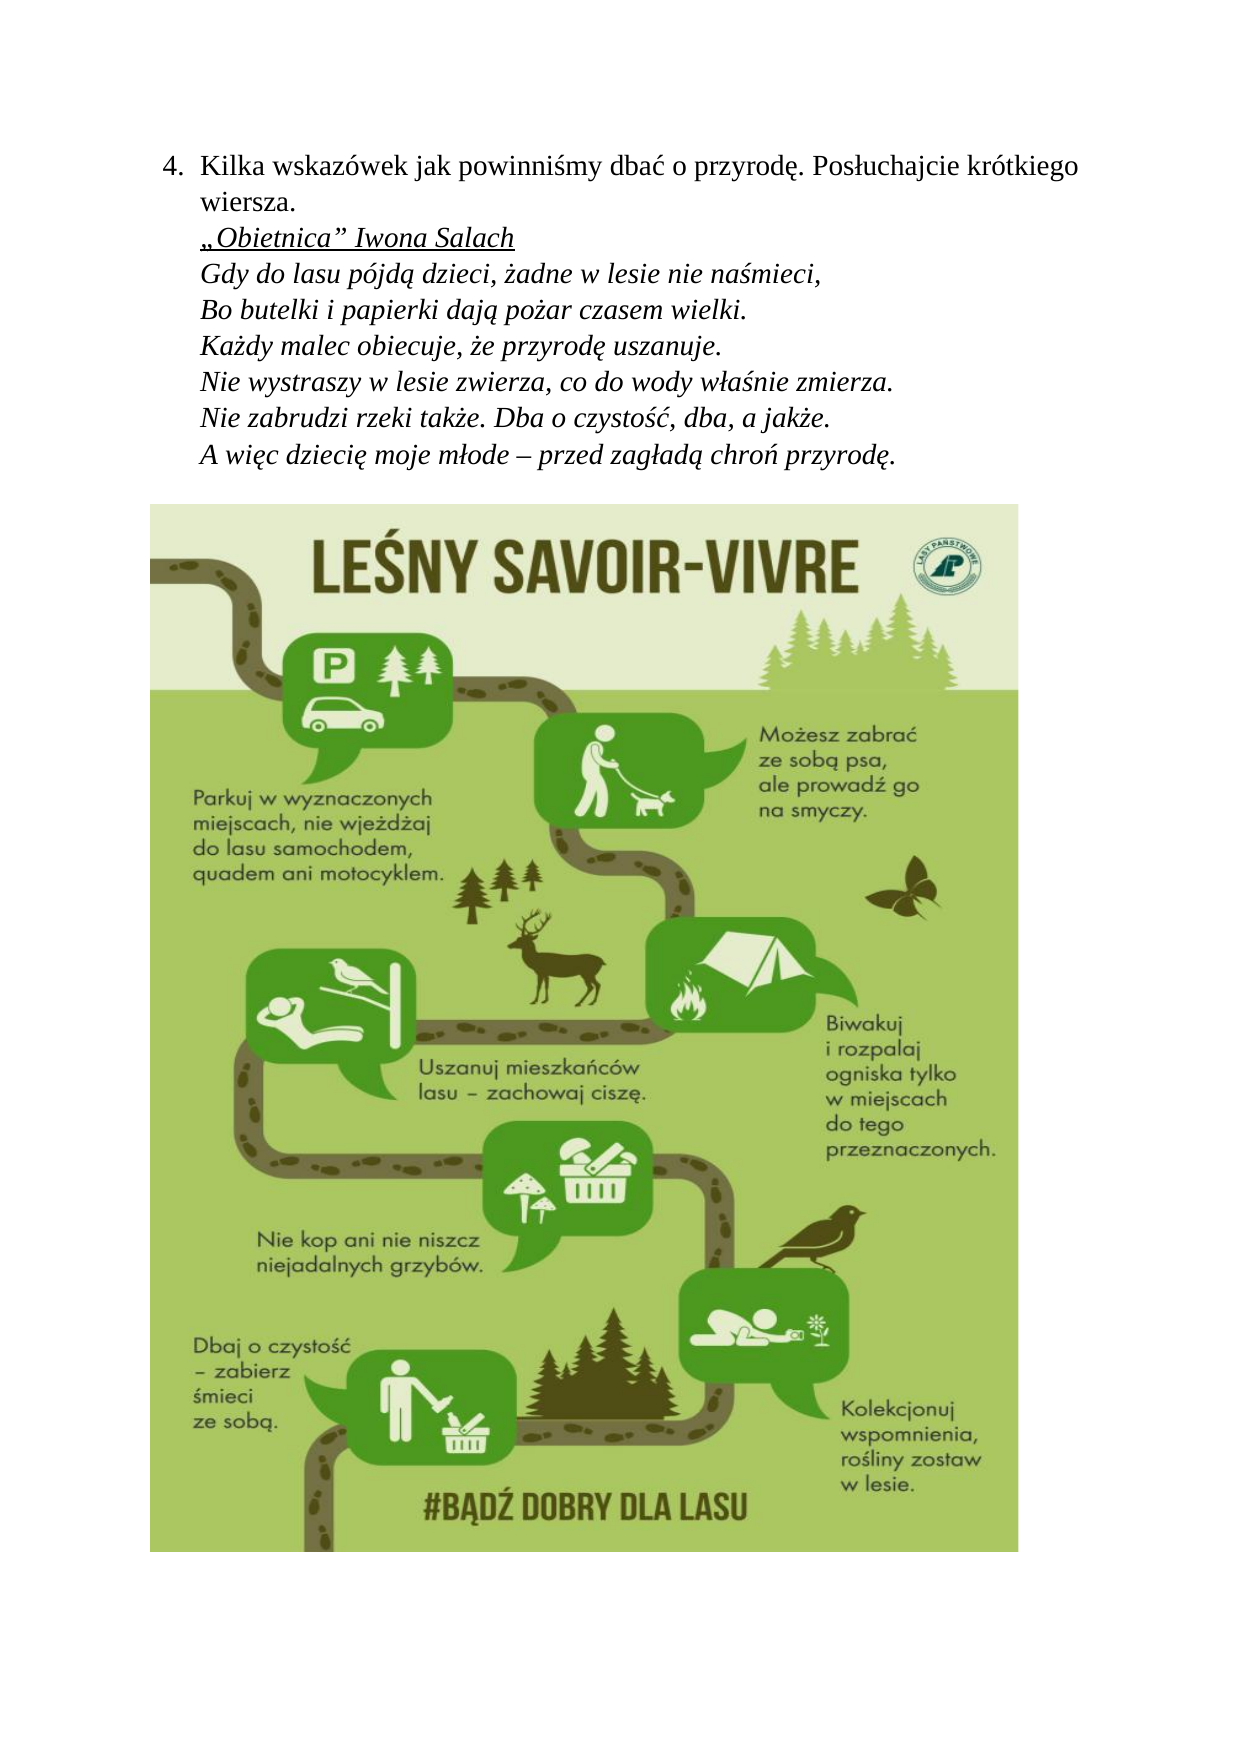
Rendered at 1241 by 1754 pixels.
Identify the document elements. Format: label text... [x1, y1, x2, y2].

list A więc dziecię moje młode – przed zagładą chroń przyrodę. [200, 437, 1093, 470]
list Gdy do lasu pójdą dzieci, żadne w lesie nie naśmieci, [200, 256, 1093, 289]
list „Obietnica” Iwona Salach [200, 220, 1093, 253]
list Bo butelki i papierki dają pożar czasem wielki. [200, 292, 1093, 326]
picture [150, 504, 1019, 1551]
list Każdy malec obiecuje, że przyrodę uszanuje. [200, 328, 1093, 362]
list Nie wystraszy w lesie zwierza, co do wody właśnie zmierza. [200, 364, 1093, 398]
list Kilka wskazówek jak powinniśmy dbać o przyrodę. Posłuchajcie krótkiego wiersza. [162, 148, 1093, 217]
list Nie zabrudzi rzeki także. Dba o czystość, dba, a jakże. [200, 401, 1093, 434]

*****

__ASSIGNMENT__
The expected output is the material above, repeated exactly and free of pictures.

__YOUR RESPONSE__
Rendered at 1241 by 1754 pixels.
Identify the document elements. Format: label text... [x1, y1, x2, y2].

list A więc dziecię moje młode – przed zagładą chroń przyrodę. [200, 437, 1093, 470]
list Gdy do lasu pójdą dzieci, żadne w lesie nie naśmieci, [200, 256, 1093, 289]
list „Obietnica” Iwona Salach [200, 220, 1093, 253]
list Bo butelki i papierki dają pożar czasem wielki. [200, 292, 1093, 326]
picture [150, 504, 1019, 1551]
list Każdy malec obiecuje, że przyrodę uszanuje. [200, 328, 1093, 362]
list Nie wystraszy w lesie zwierza, co do wody właśnie zmierza. [200, 364, 1093, 398]
list Kilka wskazówek jak powinniśmy dbać o przyrodę. Posłuchajcie krótkiego wiersza. [162, 148, 1093, 217]
list Nie zabrudzi rzeki także. Dba o czystość, dba, a jakże. [200, 401, 1093, 434]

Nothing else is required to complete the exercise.